╭─ INPUT RECORDS

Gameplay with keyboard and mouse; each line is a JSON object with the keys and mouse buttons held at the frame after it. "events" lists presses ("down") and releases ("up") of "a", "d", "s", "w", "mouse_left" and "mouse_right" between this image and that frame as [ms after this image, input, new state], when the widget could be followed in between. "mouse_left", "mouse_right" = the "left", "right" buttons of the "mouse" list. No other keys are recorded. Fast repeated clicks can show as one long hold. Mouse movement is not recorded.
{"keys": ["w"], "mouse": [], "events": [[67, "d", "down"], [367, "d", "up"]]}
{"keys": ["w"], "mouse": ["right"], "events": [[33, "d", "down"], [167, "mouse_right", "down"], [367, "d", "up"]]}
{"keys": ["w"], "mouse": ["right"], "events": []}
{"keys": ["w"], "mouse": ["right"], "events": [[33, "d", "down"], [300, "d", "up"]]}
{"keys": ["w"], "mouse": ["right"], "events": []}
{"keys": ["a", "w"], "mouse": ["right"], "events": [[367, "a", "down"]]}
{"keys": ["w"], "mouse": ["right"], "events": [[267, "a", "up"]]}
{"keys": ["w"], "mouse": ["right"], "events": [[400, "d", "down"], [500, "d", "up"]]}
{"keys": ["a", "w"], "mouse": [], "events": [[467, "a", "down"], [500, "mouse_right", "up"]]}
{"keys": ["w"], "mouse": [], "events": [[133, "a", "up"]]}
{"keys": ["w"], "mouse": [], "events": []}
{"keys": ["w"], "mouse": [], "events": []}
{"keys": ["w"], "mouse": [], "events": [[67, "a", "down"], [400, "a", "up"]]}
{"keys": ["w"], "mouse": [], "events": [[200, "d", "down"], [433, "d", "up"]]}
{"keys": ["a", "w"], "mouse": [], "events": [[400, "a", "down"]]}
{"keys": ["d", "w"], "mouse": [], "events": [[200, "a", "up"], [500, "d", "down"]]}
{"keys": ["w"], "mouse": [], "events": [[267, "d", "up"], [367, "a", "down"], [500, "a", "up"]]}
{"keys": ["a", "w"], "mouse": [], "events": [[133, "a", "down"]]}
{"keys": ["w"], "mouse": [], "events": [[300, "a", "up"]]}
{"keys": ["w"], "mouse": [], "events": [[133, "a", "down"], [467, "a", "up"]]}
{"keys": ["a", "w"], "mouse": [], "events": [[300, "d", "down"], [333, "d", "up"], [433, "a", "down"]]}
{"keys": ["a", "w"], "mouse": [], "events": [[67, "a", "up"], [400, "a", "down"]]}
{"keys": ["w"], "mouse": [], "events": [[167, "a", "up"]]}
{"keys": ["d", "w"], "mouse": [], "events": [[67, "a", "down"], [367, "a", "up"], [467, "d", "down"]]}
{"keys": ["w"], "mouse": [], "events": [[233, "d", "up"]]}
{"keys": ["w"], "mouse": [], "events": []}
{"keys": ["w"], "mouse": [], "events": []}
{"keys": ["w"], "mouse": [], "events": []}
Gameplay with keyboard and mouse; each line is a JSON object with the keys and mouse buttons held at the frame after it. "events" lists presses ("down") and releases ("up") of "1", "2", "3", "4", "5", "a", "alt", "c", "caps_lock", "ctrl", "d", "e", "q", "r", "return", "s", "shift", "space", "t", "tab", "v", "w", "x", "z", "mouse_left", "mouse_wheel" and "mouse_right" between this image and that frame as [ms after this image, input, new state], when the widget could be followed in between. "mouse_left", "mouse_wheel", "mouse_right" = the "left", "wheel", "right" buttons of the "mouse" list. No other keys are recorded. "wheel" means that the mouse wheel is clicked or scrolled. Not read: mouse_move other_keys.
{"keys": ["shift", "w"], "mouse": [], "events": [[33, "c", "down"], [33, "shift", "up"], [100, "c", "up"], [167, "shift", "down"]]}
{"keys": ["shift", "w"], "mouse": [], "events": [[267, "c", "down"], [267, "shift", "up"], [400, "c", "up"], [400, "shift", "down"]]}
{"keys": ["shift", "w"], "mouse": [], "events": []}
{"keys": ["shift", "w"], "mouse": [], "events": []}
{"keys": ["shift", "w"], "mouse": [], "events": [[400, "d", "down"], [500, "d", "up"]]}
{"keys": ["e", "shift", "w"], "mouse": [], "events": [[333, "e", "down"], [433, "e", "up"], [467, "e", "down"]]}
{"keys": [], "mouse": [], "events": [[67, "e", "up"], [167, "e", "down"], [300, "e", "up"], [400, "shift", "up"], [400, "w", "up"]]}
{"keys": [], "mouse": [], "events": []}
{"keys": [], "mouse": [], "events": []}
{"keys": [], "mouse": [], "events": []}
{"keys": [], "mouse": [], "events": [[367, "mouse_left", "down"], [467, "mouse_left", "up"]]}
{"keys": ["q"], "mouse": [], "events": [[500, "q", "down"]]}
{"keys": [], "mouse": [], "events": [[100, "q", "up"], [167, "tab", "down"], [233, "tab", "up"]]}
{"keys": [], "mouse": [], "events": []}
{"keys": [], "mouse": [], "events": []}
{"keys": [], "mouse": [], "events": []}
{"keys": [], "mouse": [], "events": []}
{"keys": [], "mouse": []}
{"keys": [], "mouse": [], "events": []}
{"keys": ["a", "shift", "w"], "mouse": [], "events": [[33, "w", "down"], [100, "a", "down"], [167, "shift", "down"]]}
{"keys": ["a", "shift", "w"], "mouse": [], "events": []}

╰─

» **INSTRUCTIONS FOR THE TASK**
Repeat the material above in its entirety, exactly.

» **TASK RESPONSE**
Gameplay with keyboard and mouse; each line is a JSON object with the keys and mouse buttons held at the frame after it. "events" lists presses ("down") and releases ("up") of "a", "d", "s", "w", "mouse_left" and "mouse_right" between this image and that frame as [ms after this image, input, new state], when the widget could be followed in between. "mouse_left", "mouse_right" = the "left", "right" buttons of the "mouse" list. No other keys are recorded. Fast repeated clicks can show as one long hold. Mouse movement is not recorded.
{"keys": ["w"], "mouse": [], "events": [[67, "d", "down"], [367, "d", "up"]]}
{"keys": ["w"], "mouse": ["right"], "events": [[33, "d", "down"], [167, "mouse_right", "down"], [367, "d", "up"]]}
{"keys": ["w"], "mouse": ["right"], "events": []}
{"keys": ["w"], "mouse": ["right"], "events": [[33, "d", "down"], [300, "d", "up"]]}
{"keys": ["w"], "mouse": ["right"], "events": []}
{"keys": ["a", "w"], "mouse": ["right"], "events": [[367, "a", "down"]]}
{"keys": ["w"], "mouse": ["right"], "events": [[267, "a", "up"]]}
{"keys": ["w"], "mouse": ["right"], "events": [[400, "d", "down"], [500, "d", "up"]]}
{"keys": ["a", "w"], "mouse": [], "events": [[467, "a", "down"], [500, "mouse_right", "up"]]}
{"keys": ["w"], "mouse": [], "events": [[133, "a", "up"]]}
{"keys": ["w"], "mouse": [], "events": []}
{"keys": ["w"], "mouse": [], "events": []}
{"keys": ["w"], "mouse": [], "events": [[67, "a", "down"], [400, "a", "up"]]}
{"keys": ["w"], "mouse": [], "events": [[200, "d", "down"], [433, "d", "up"]]}
{"keys": ["a", "w"], "mouse": [], "events": [[400, "a", "down"]]}
{"keys": ["d", "w"], "mouse": [], "events": [[200, "a", "up"], [500, "d", "down"]]}
{"keys": ["w"], "mouse": [], "events": [[267, "d", "up"], [367, "a", "down"], [500, "a", "up"]]}
{"keys": ["a", "w"], "mouse": [], "events": [[133, "a", "down"]]}
{"keys": ["w"], "mouse": [], "events": [[300, "a", "up"]]}
{"keys": ["w"], "mouse": [], "events": [[133, "a", "down"], [467, "a", "up"]]}
{"keys": ["a", "w"], "mouse": [], "events": [[300, "d", "down"], [333, "d", "up"], [433, "a", "down"]]}
{"keys": ["a", "w"], "mouse": [], "events": [[67, "a", "up"], [400, "a", "down"]]}
{"keys": ["w"], "mouse": [], "events": [[167, "a", "up"]]}
{"keys": ["d", "w"], "mouse": [], "events": [[67, "a", "down"], [367, "a", "up"], [467, "d", "down"]]}
{"keys": ["w"], "mouse": [], "events": [[233, "d", "up"]]}
{"keys": ["w"], "mouse": [], "events": []}
{"keys": ["w"], "mouse": [], "events": []}
{"keys": ["w"], "mouse": [], "events": []}
Gameplay with keyboard and mouse; each line is a JSON object with the keys and mouse buttons held at the frame after it. "events" lists presses ("down") and releases ("up") of "1", "2", "3", "4", "5", "a", "alt", "c", "caps_lock", "ctrl", "d", "e", "q", "r", "return", "s", "shift", "space", "t", "tab", "v", "w", "x", "z", "mouse_left", "mouse_wheel" and "mouse_right" between this image and that frame as [ms after this image, input, new state], when the widget could be followed in between. "mouse_left", "mouse_wheel", "mouse_right" = the "left", "wheel", "right" buttons of the "mouse" list. No other keys are recorded. "wheel" means that the mouse wheel is clicked or scrolled. Not read: mouse_move other_keys.
{"keys": ["shift", "w"], "mouse": [], "events": [[33, "c", "down"], [33, "shift", "up"], [100, "c", "up"], [167, "shift", "down"]]}
{"keys": ["shift", "w"], "mouse": [], "events": [[267, "c", "down"], [267, "shift", "up"], [400, "c", "up"], [400, "shift", "down"]]}
{"keys": ["shift", "w"], "mouse": [], "events": []}
{"keys": ["shift", "w"], "mouse": [], "events": []}
{"keys": ["shift", "w"], "mouse": [], "events": [[400, "d", "down"], [500, "d", "up"]]}
{"keys": ["e", "shift", "w"], "mouse": [], "events": [[333, "e", "down"], [433, "e", "up"], [467, "e", "down"]]}
{"keys": [], "mouse": [], "events": [[67, "e", "up"], [167, "e", "down"], [300, "e", "up"], [400, "shift", "up"], [400, "w", "up"]]}
{"keys": [], "mouse": [], "events": []}
{"keys": [], "mouse": [], "events": []}
{"keys": [], "mouse": [], "events": []}
{"keys": [], "mouse": [], "events": [[367, "mouse_left", "down"], [467, "mouse_left", "up"]]}
{"keys": ["q"], "mouse": [], "events": [[500, "q", "down"]]}
{"keys": [], "mouse": [], "events": [[100, "q", "up"], [167, "tab", "down"], [233, "tab", "up"]]}
{"keys": [], "mouse": [], "events": []}
{"keys": [], "mouse": [], "events": []}
{"keys": [], "mouse": [], "events": []}
{"keys": [], "mouse": [], "events": []}
{"keys": [], "mouse": []}
{"keys": [], "mouse": [], "events": []}
{"keys": ["a", "shift", "w"], "mouse": [], "events": [[33, "w", "down"], [100, "a", "down"], [167, "shift", "down"]]}
{"keys": ["a", "shift", "w"], "mouse": [], "events": []}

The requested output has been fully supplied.